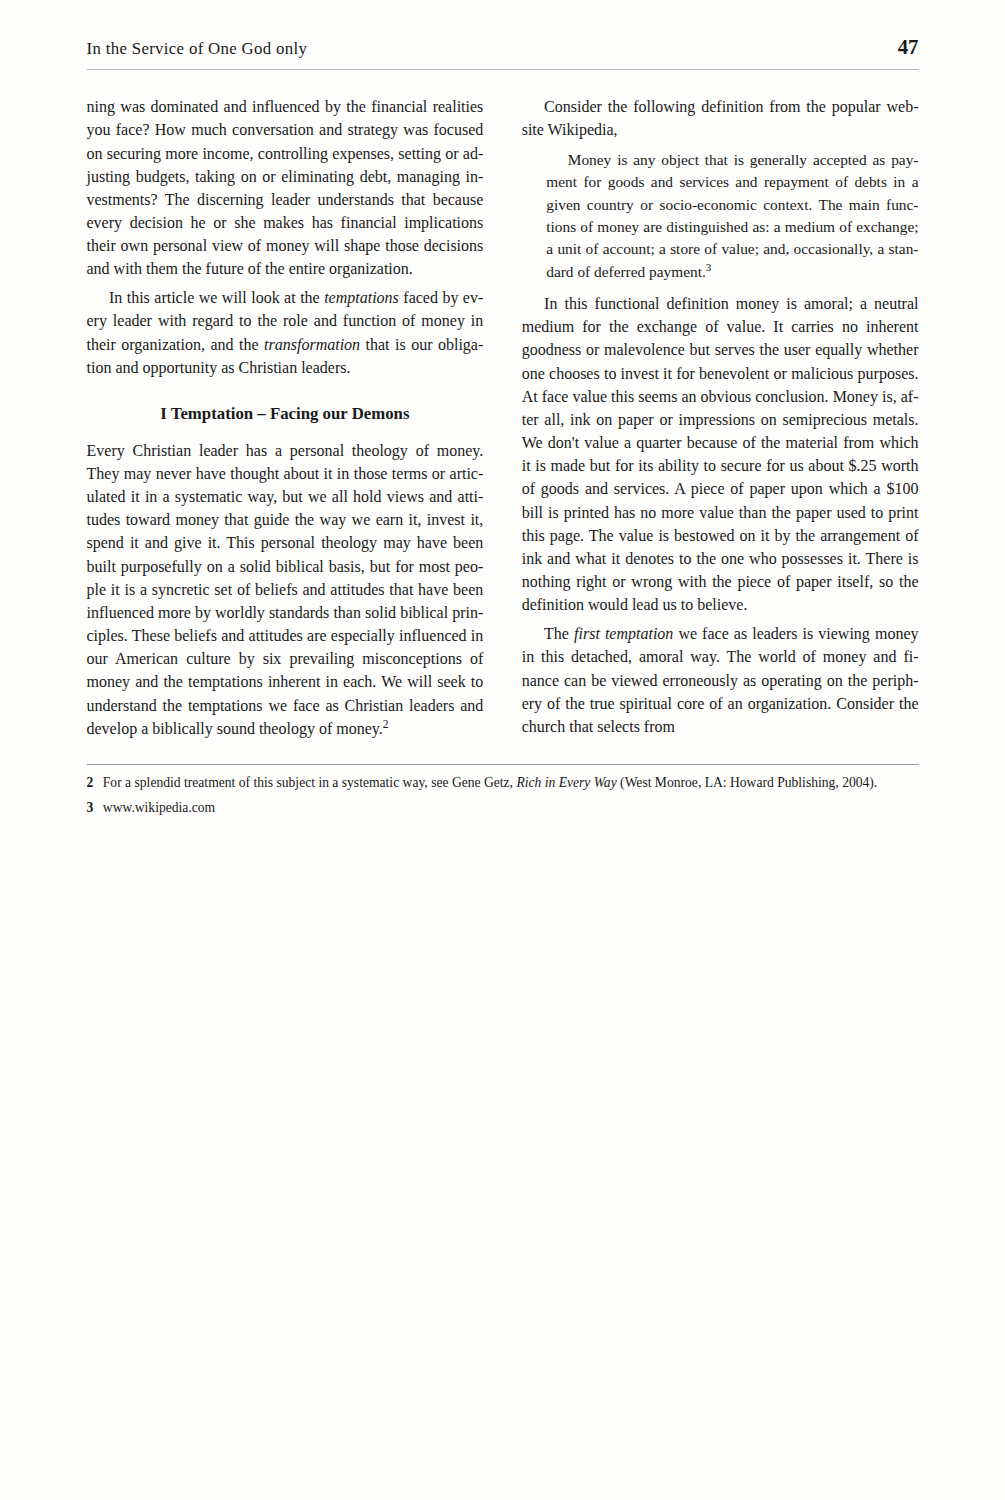In the Service of One God only 47
ning was dominated and influenced by the financial realities you face? How much conversation and strategy was focused on securing more income, controlling expenses, setting or adjusting budgets, taking on or eliminating debt, managing investments? The discerning leader understands that because every decision he or she makes has financial implications their own personal view of money will shape those decisions and with them the future of the entire organization.
In this article we will look at the temptations faced by every leader with regard to the role and function of money in their organization, and the transformation that is our obligation and opportunity as Christian leaders.
I Temptation – Facing our Demons
Every Christian leader has a personal theology of money. They may never have thought about it in those terms or articulated it in a systematic way, but we all hold views and attitudes toward money that guide the way we earn it, invest it, spend it and give it. This personal theology may have been built purposefully on a solid biblical basis, but for most people it is a syncretic set of beliefs and attitudes that have been influenced more by worldly standards than solid biblical principles. These beliefs and attitudes are especially influenced in our American culture by six prevailing misconceptions of money and the temptations inherent in each. We will seek to understand the temptations we face as Christian leaders and develop a biblically sound theology of money.2
Consider the following definition from the popular website Wikipedia,
Money is any object that is generally accepted as payment for goods and services and repayment of debts in a given country or socio-economic context. The main functions of money are distinguished as: a medium of exchange; a unit of account; a store of value; and, occasionally, a standard of deferred payment.3
In this functional definition money is amoral; a neutral medium for the exchange of value. It carries no inherent goodness or malevolence but serves the user equally whether one chooses to invest it for benevolent or malicious purposes. At face value this seems an obvious conclusion. Money is, after all, ink on paper or impressions on semiprecious metals. We don't value a quarter because of the material from which it is made but for its ability to secure for us about $.25 worth of goods and services. A piece of paper upon which a $100 bill is printed has no more value than the paper used to print this page. The value is bestowed on it by the arrangement of ink and what it denotes to the one who possesses it. There is nothing right or wrong with the piece of paper itself, so the definition would lead us to believe.
The first temptation we face as leaders is viewing money in this detached, amoral way. The world of money and finance can be viewed erroneously as operating on the periphery of the true spiritual core of an organization. Consider the church that selects from
2 For a splendid treatment of this subject in a systematic way, see Gene Getz, Rich in Every Way (West Monroe, LA: Howard Publishing, 2004).
3 www.wikipedia.com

- [Problem to work on]:
Which of the lines in the data hold the string "definition"? Report each of them by copying it.

- [Exercise result]:
Consider the following definition from the popular website Wikipedia,
In this functional definition money is amoral; a neutral medium for the exchange of value. It carries no inherent goodness or malevolence but serves the user equally whether one chooses to invest it for benevolent or malicious purposes. At face value this seems an obvious conclusion. Money is, after all, ink on paper or impressions on semiprecious metals. We don't value a quarter because of the material from which it is made but for its ability to secure for us about $.25 worth of goods and services. A piece of paper upon which a $100 bill is printed has no more value than the paper used to print this page. The value is bestowed on it by the arrangement of ink and what it denotes to the one who possesses it. There is nothing right or wrong with the piece of paper itself, so the definition would lead us to believe.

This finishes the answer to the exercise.